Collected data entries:

[Start of section]

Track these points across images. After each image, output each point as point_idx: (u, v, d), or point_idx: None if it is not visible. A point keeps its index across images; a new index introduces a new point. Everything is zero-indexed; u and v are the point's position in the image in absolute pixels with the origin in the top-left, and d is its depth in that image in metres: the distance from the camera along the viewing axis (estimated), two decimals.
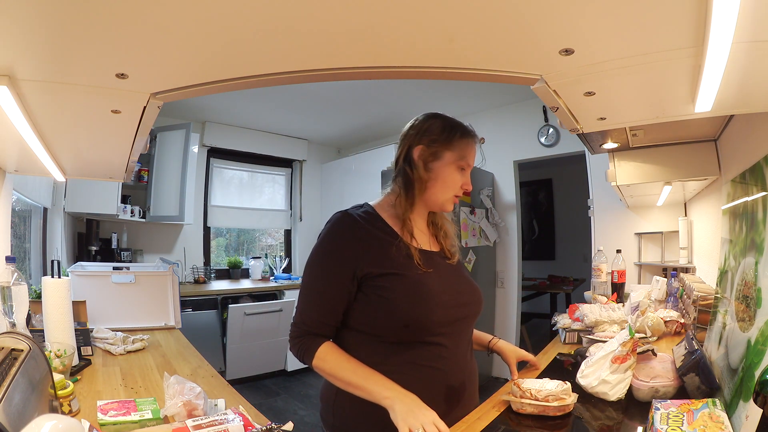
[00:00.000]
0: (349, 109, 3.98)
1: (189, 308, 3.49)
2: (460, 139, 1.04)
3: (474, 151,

[End of section]

§ **REQUIREMENT**
Each line above is to be transcribed exactly, though its pictures are not.

§ **YOUR RESPONSE**
Track these points across images. After each image, output each point as point_idx: (u, v, d), or point_idx: None if it is not visible. A point keeps its index across images; a new index introduces a new point. Everything is zero-indexed; u and v are the point's position in the image in absolute pixels with the origin in the top-left, and d is its depth in that image in metres: the distance from the camera along the viewing axis (estimated), two decimals.
[00:00.000]
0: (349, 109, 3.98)
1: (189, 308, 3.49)
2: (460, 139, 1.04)
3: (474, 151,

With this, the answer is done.